Without going to that site, I'm sure they're the garden variety dime-a-dozen cheap shots.
I personally like the Skeptics Annotated Bible, but there are a few "goofy" cheap shots, but there are many more that should be of concern to any exegesis of the Bible's inerrancy.
The Bible, if inerrant, cannot be wrong in any reading. It would be unique among data sources. But even more to the point, it can't be so open to interpretation that it essentially ends up "not saying what it says", otherwise the same metric could be applied to any book.
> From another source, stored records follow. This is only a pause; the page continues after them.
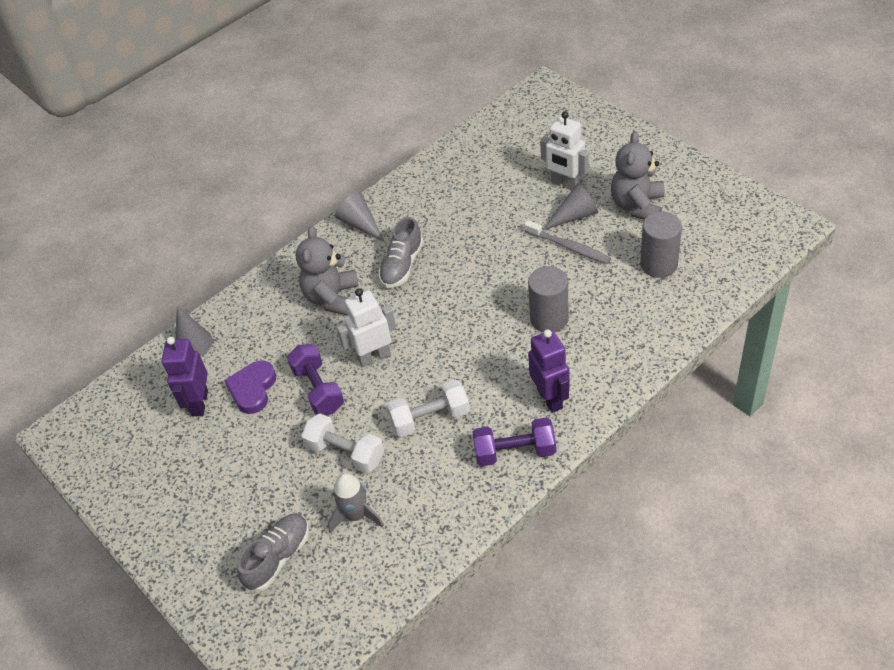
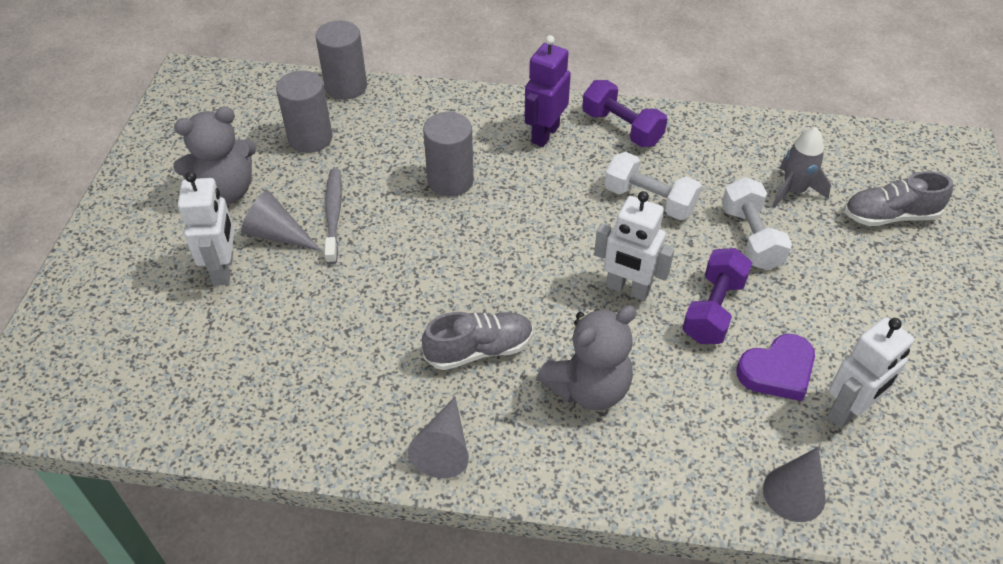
camera: 135 degrees left, 0 degrees up
purple robot [162,337,208,416] -> white robot [827,317,914,428]
none -> grey cylinder [316,20,367,100]

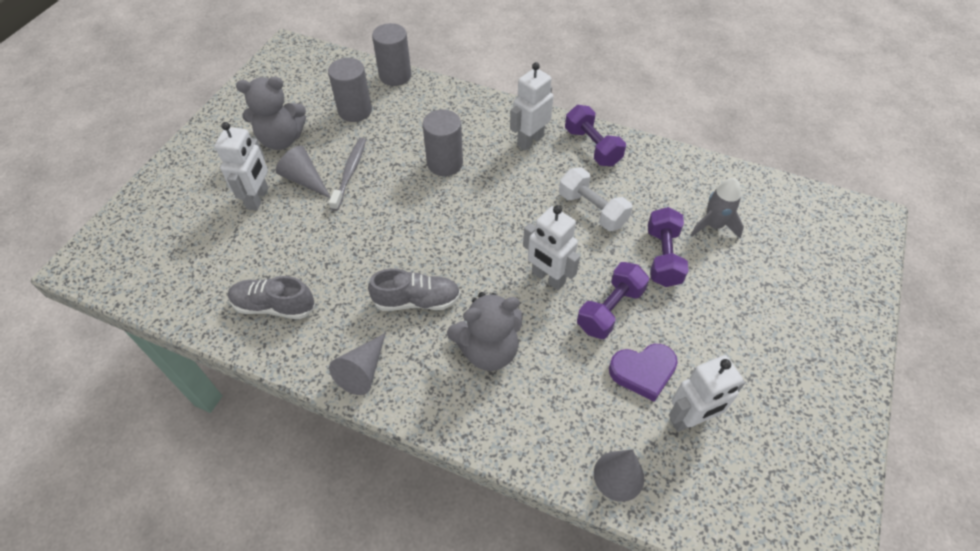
camera: 15 degrees right, 5 degrees up
purple robot [524,35,571,147] -> white robot [510,62,553,150]
white dumbbell [722,177,792,270] -> purple dumbbell [648,207,689,287]
grey shoe [844,171,953,226] -> grey shoe moved to [228,276,315,319]

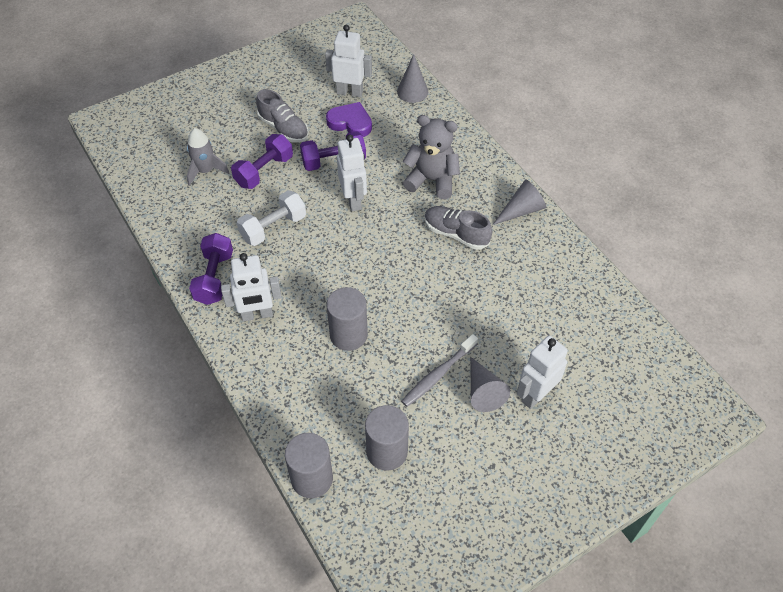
camera: 145 degrees left, 0 degrees up
grey shoe [228,276,315,319] -> grey shoe moved to [256,89,309,143]
grey teddy bear [236,76,306,150] -> none
white dumbbell [559,167,633,231] -> white dumbbell turned 60 degrees clockwise [237,191,306,246]

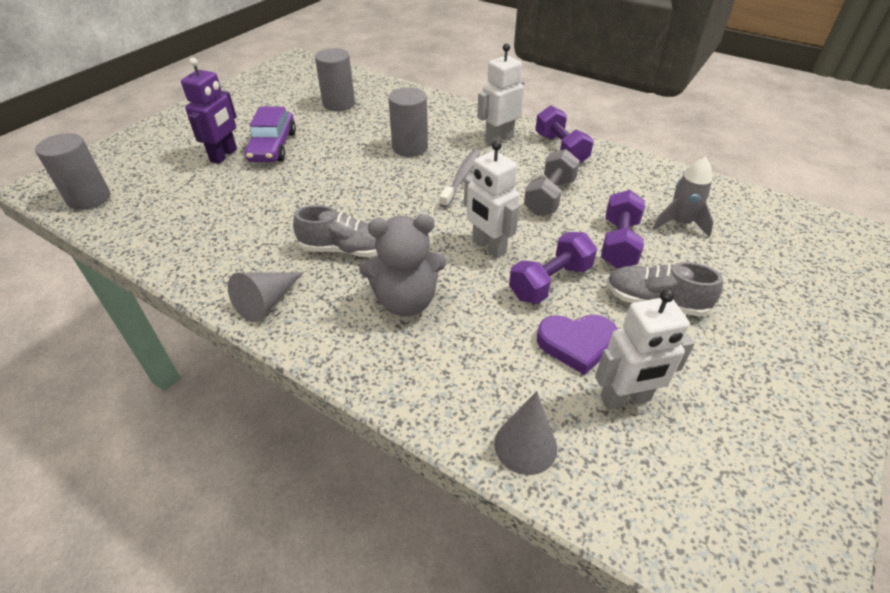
camera: 155 degrees right, 10 degrees down
white dumbbell [237,191,306,246] -> grey dumbbell [524,149,580,216]
grey cylinder [285,433,333,498] -> grey cylinder moved to [35,133,110,210]
grey toothbrush [401,334,478,407] -> grey toothbrush moved to [439,149,480,208]
grey cone [470,357,510,412] -> purple car [245,106,296,162]
white robot [517,336,568,409] -> purple robot [181,58,237,164]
Given enough desire to twist things around I bet it's possible to make a case that
Moby Dick is an inerrant book.
The Bible contains prophecies, but if even ONE prophecy is unfulfilled it is no better than Edgar Cayce's volumes of prophecies. It's like throwing darts, if you make enough predictions and you couch them in vague enough terms you might be right occasionally.
And then there's the whole "was this prophecy written before it's fulfillment?" To which usually the answer is, at best, a guess.
The Matthew Prophecy Fulfillment portion of the Gospels reads more like someone trying to make the facts fit after the fact. The fact that the Isaiah prophecies don't specify a virgin birth (parthenogenesis) per se, but Matthew shoe-horns it into this mistranslation is perhaps minor, but this book is apparently unique and without error.
But it contains errors. Sure some folks get goofy with pointing out some stuff that is at best only "questionable" but if there is ONE error, even a "near miss" the claim of its inerrancy is shot.
[BIBLE]Genesis 49:10[/BIBLE]
The first king of Israel was a
benjaminite (Saul).
Now I'm sure there's some fancy exegetical claim here to alter the "meaning" of the words. But c'mon, the fact remains there are factual and prophetic errors in the Bible.
If, as I have asked before, the Bible doesn't say what it says, then what possible good can come from even
readingit?
God's word, if shrouded, is of no actual value. If you have to shroud the meaning in something such that it says what it doesn't say and doesn't say what it does, then it is worse than a regular book, but a source of error.
If I write a science text book so circuitous and with so many hidden meanings that are not even available to a trained reader and indeed I often "hid" the true meaning, and I did it in full knowledge that it would be
misread (as God must have known) then I have done little better than knowingly mislead the audience.
If you believe in God then you can't believe this was God's intent.
This is the biggest problem I have with biblical inerrancy.